ServiceNow Makes Help Desk Social
ServiceNow.com, which delivers service desk functionality in a SaaS model, now includes a runbook automation process pack for Amazons Elastic Compute Cloud, more updates to its ServiceNow IT service management platform services, and two new applications--one for data certification and one for giving users better access to managed documents. The company's ServiceNow Live feature has also been improved to add more social media capability.
June 23, 2011
ServiceNow.com, which delivers service desk functionality in a software-as-a-service (SaaS) model, is launching the second of its triannual releases. New features include a runbook automation process pack for Amazons Elastic Compute Cloud, more updates to its ServiceNow IT service management (ITSM) platform services, and two new applications--one for data certification and one for giving users better access to managed documents. The company's ServiceNow Live feature has also been improved to add more social media capability, to create essentially a Facebook wall of information about a companys IT organization. Several other features have also been enhanced.
Rowan Companies--a Houston-based oil and gas contracting company that owns and operates rigs drilling for oil in the Gulf of Mexico as well as international locations such as Saudi Arabia and the North Sea--has been using ServiceNow for about three years, says application support analyst Michael Bartkowiak. Although help desk competitor BMC Software is "right down the street," the company chose ServiceNow because of its flexibility and what it was doing to support the Web, he says, crediting it with Rowan's ability to support 6,000 people and 500 servers with an IT department of 50 people and a help desk of eight. While his company has not yet decided whether to implement the new version, he is particularly interested in the social feed and Facebook wall because it offers social media features while still keeping the professionalism that conservative industries like his are still looking for, he says.
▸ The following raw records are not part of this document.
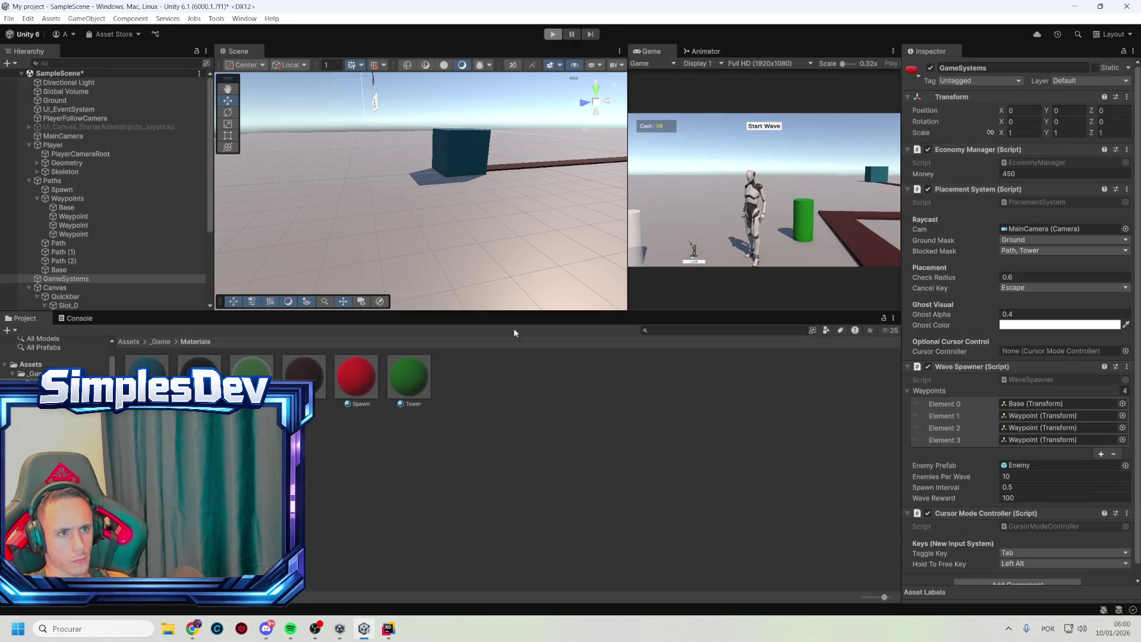
Bring Rider back and browse PlacementSystem.cs around SetMaterialTransparent and IsValidPlacement
click(388, 630)
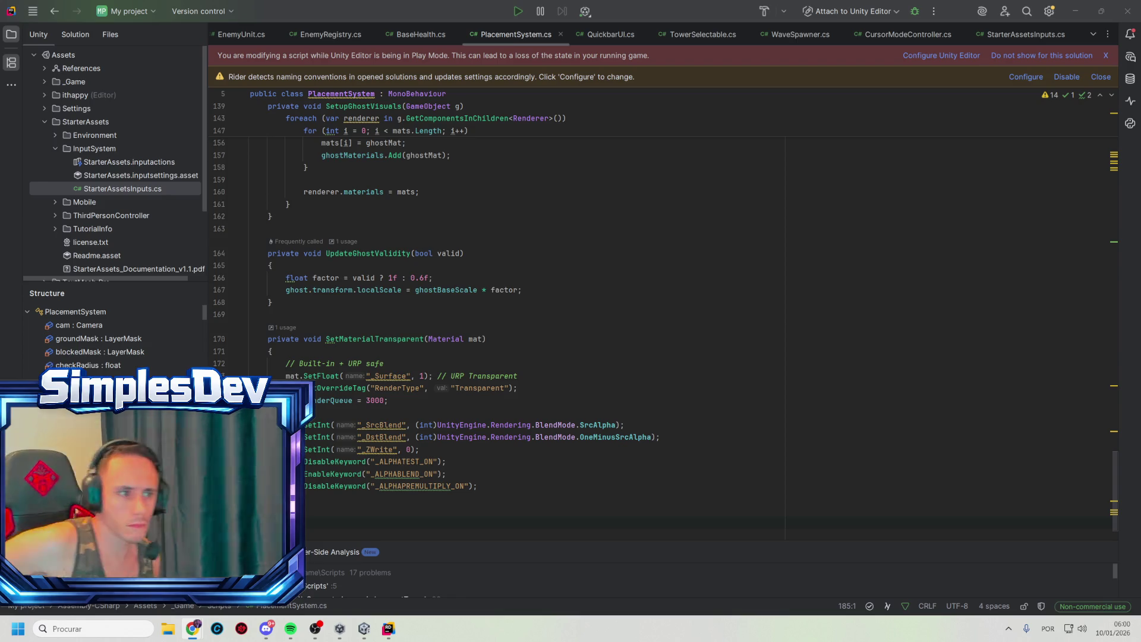
click(677, 337)
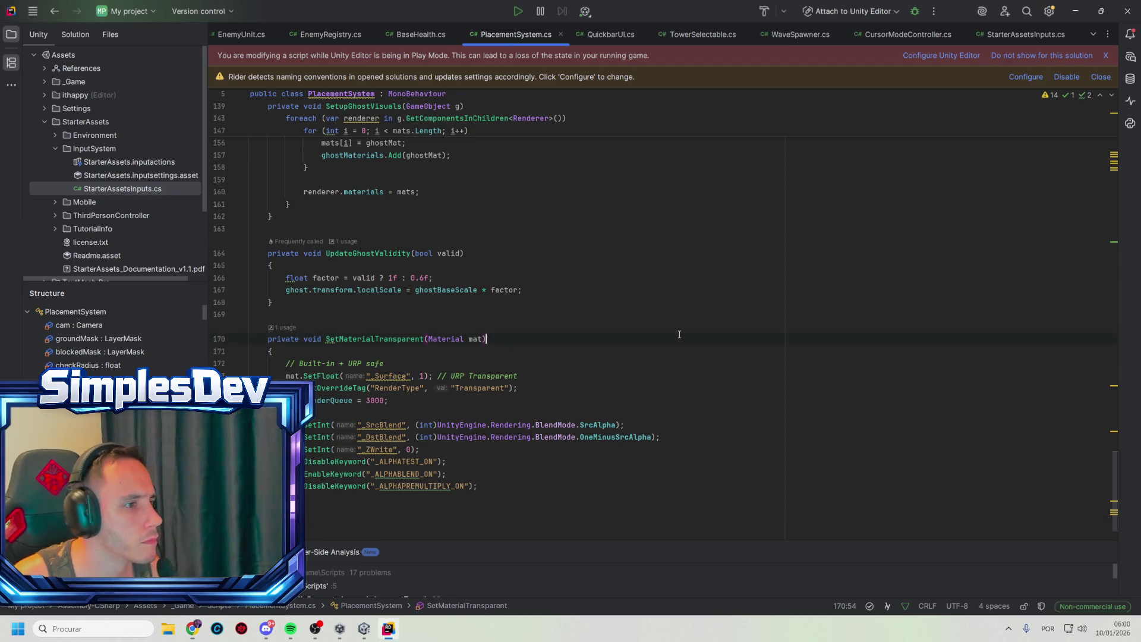
scroll(681, 326, up, 10)
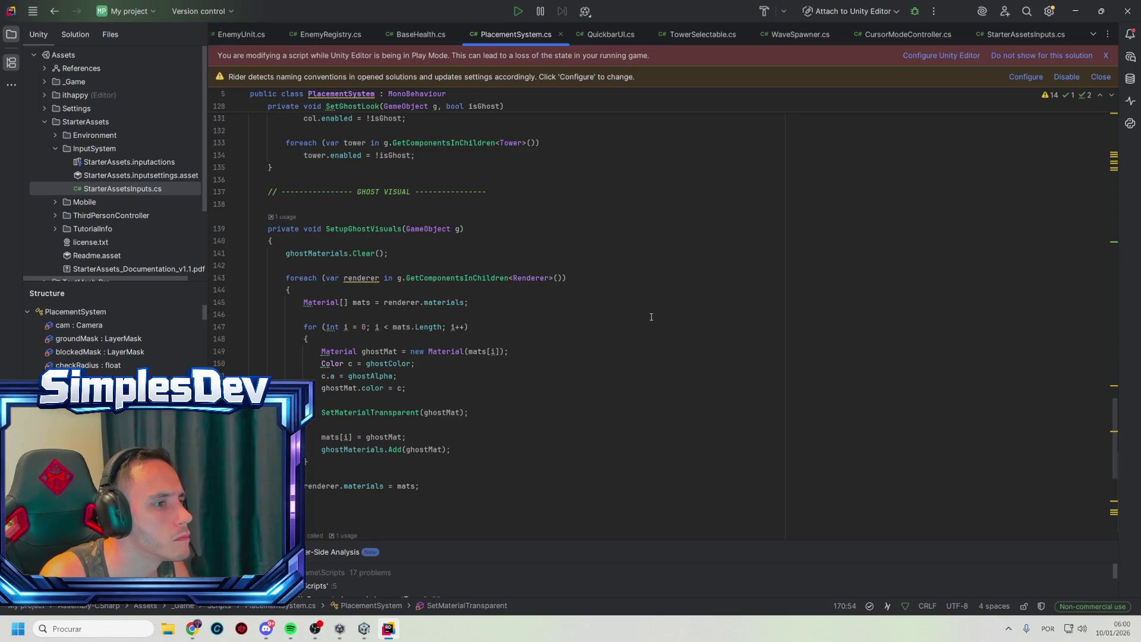
scroll(644, 326, up, 6)
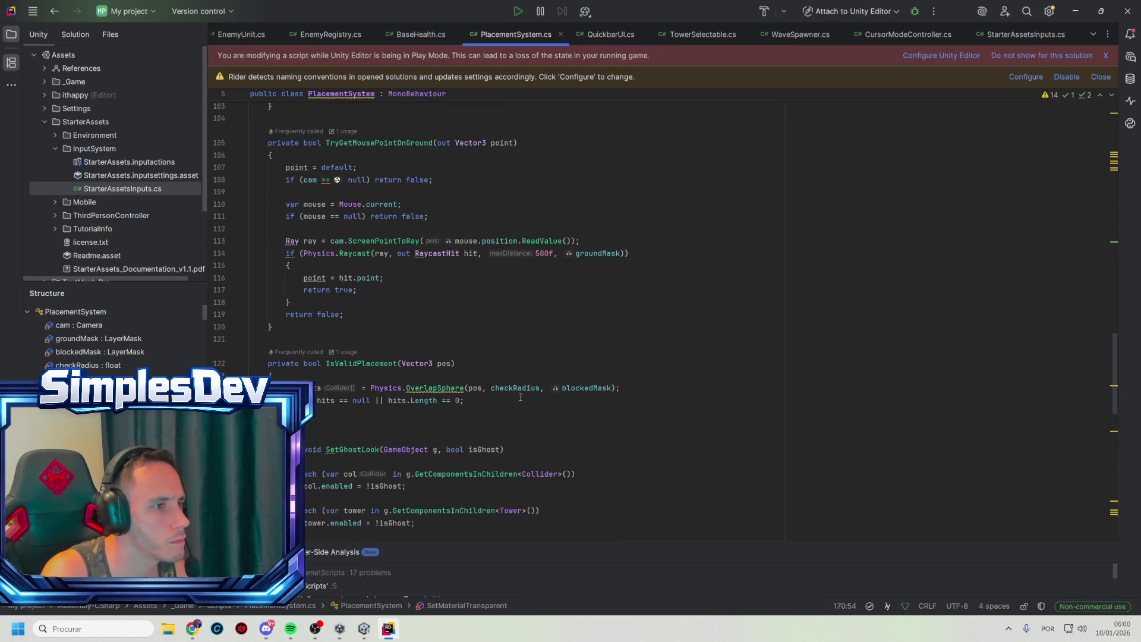
click(465, 401)
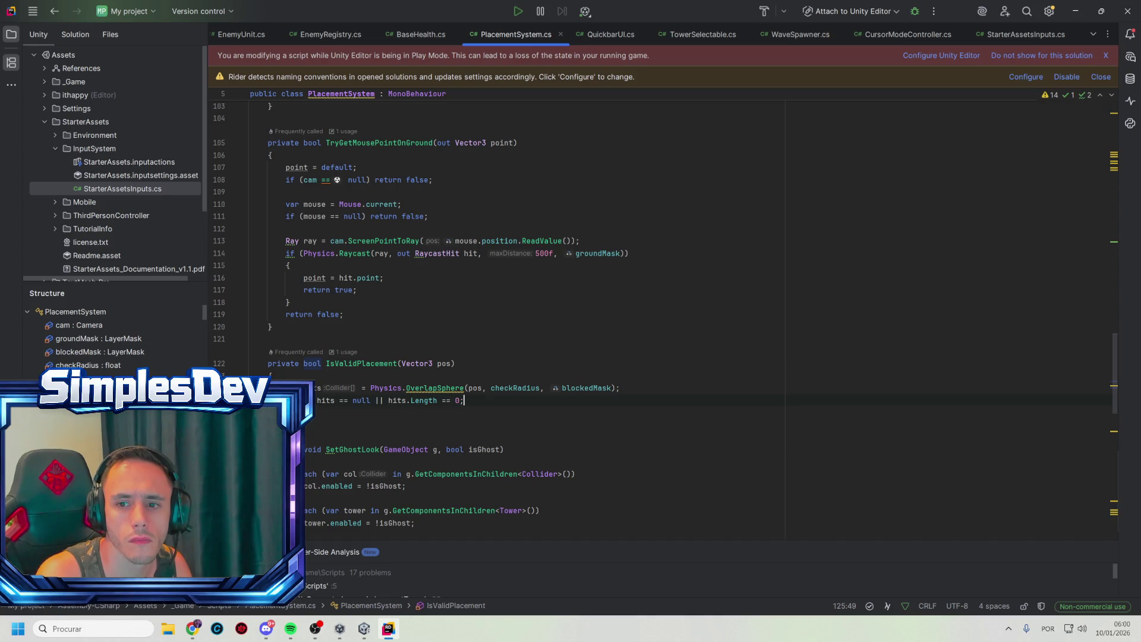
Search PlacementSystem.cs for 'updateGhost' to reach the UpdateGhostValidity method
key(alt+Tab)
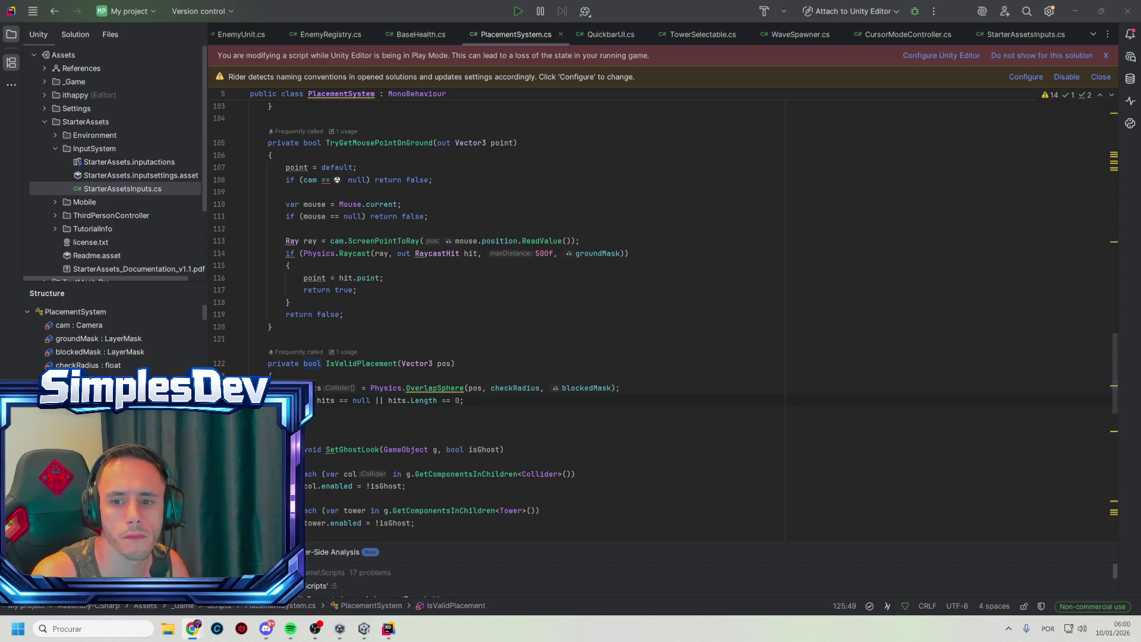
click(838, 343)
key(ctrl+f)
text(updateGhost)
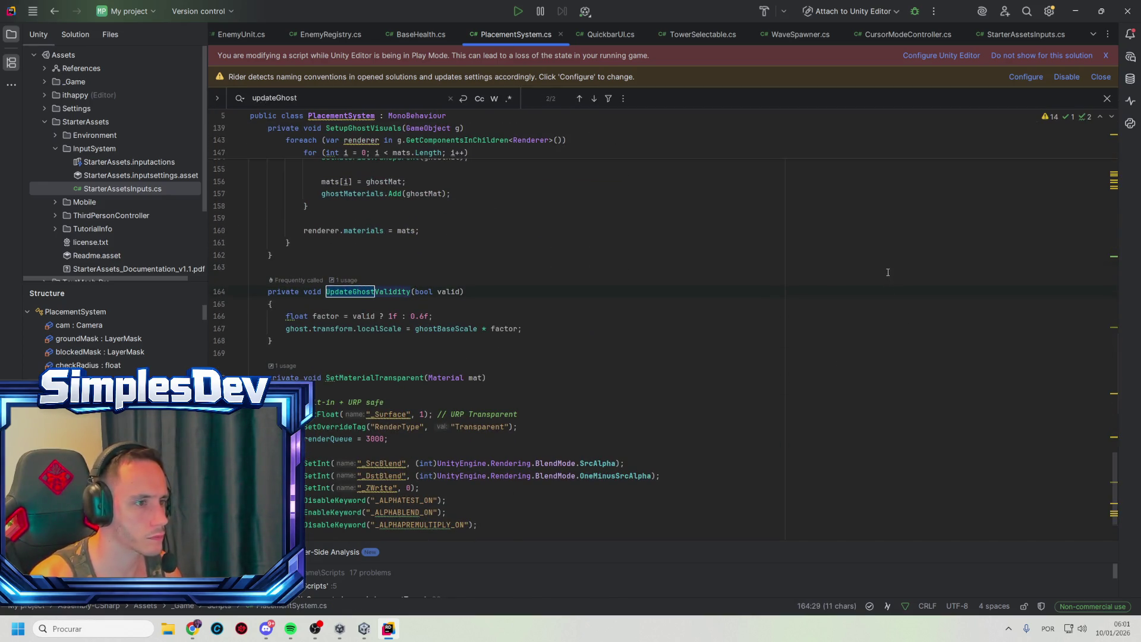
Replace UpdateGhostValidity with the green/red colour-feedback version that keeps the ghost's scale
drag(309, 338, 217, 295)
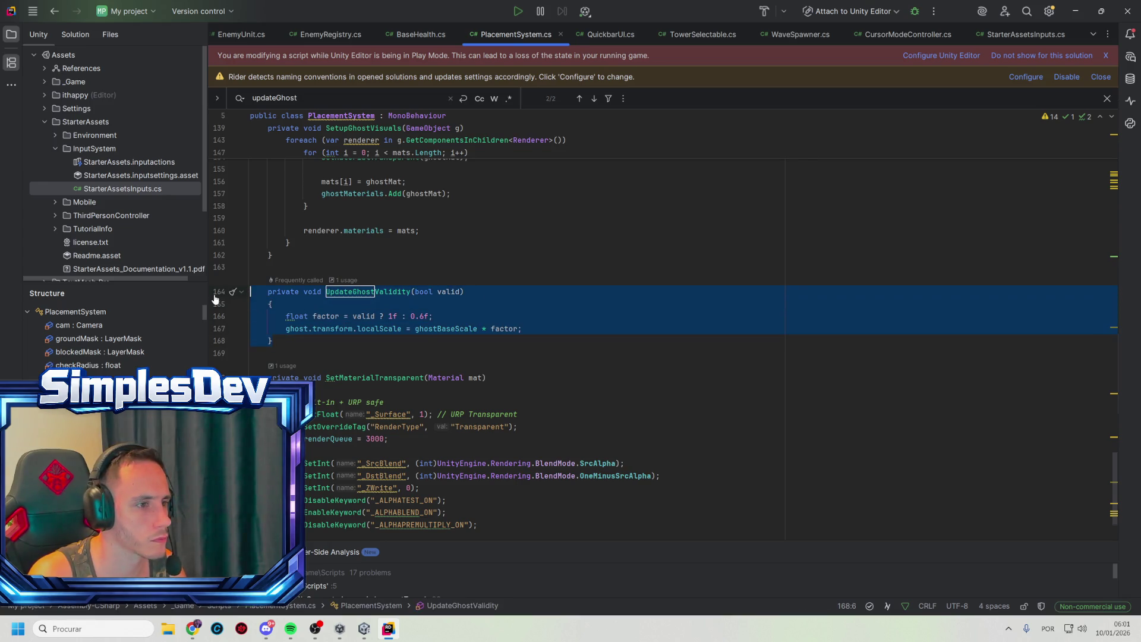
key(ctrl+v)
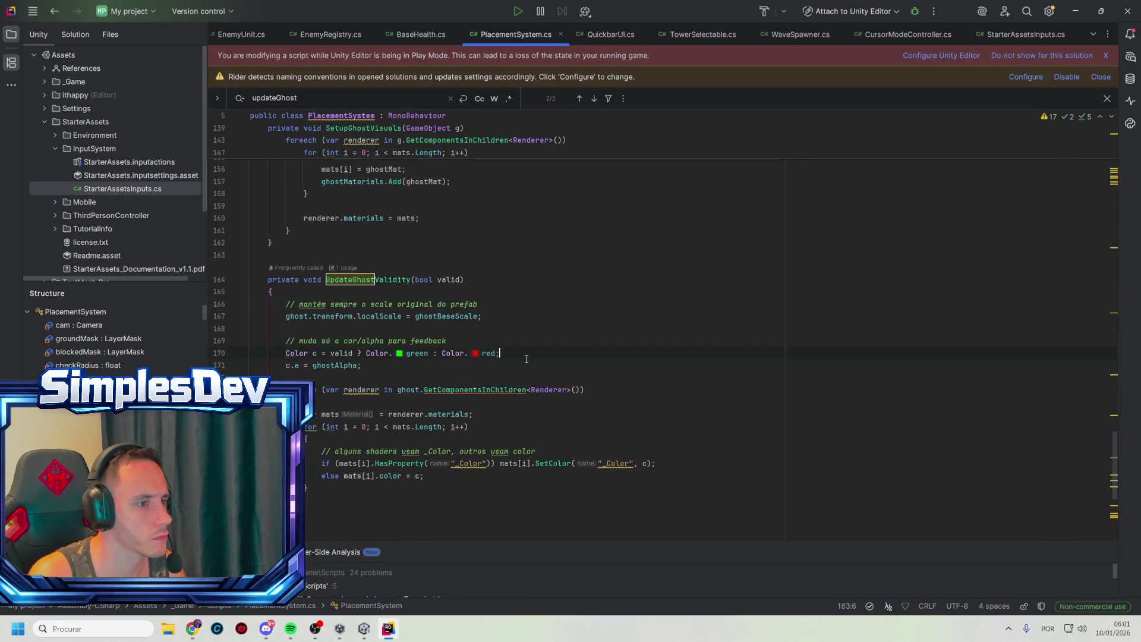
click(1075, 12)
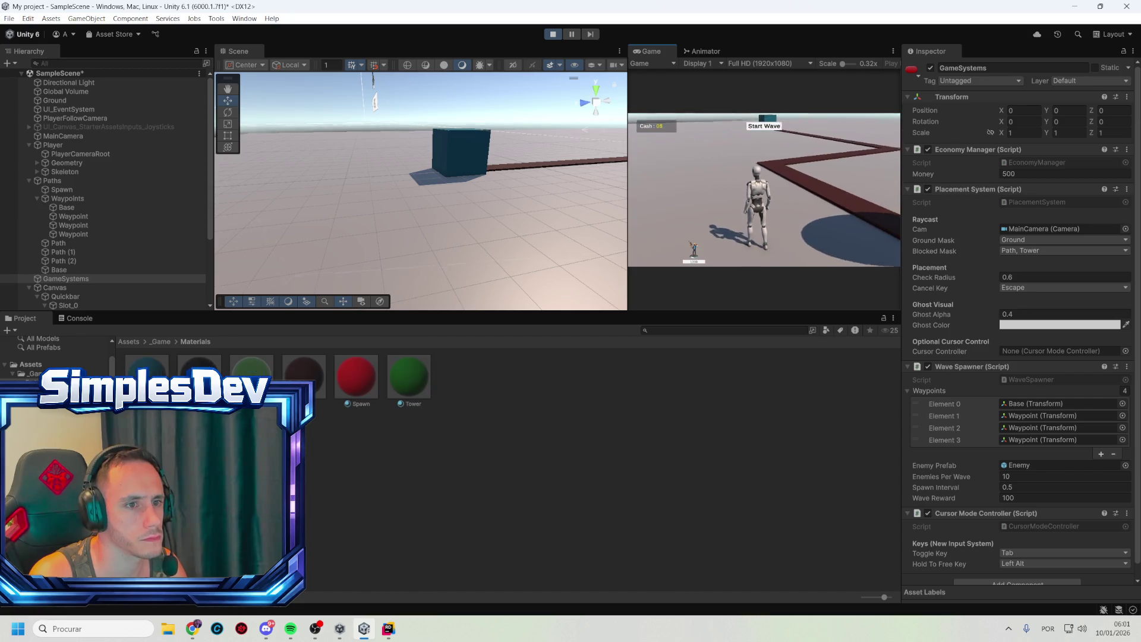
Stop the play-test and change Ghost Color from white to green 03B600
click(693, 262)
Other new features include improvements to the product's ITSM core, where ServiceNow's clients had asked the company to add functionality as opposed to creating new applications, says Craig McDonough, director of product marketing for the San Diego company. For example, when a change is being made, a survey helps determine its risks, he says.
ServiceNow took a startup-type risk some years ago by launching its service desk as SaaS, and it has been paying off, says Michael Cot, an analyst with Redmonk in Austin, Texas. While most people in IT management are skittish about putting their tool-chain in the cloud, service desk seems to be working out, he says. He points out that, while they may not admit it, you can see other vendors pressured by ServiceNow--each has launched a SaaS service desk in the past year or so.
He also believes ServiceNow is widening its portfolio beyond ticket tracking in IT. The company is moving into more speculative lines of business such as platform as a service (PaaS): opening up its platform to build request-driven workflows (chains of work that involved several people, a defined process and approvals along the way). Like Remedy before it, ServiceNow's core system is a big workflow engine--both outfits have productized around managing tickets and requests, he says.
The service is available now at prices starting at $100 per user per month, which goes down from there based on factors such as the volume of users and duration of contract.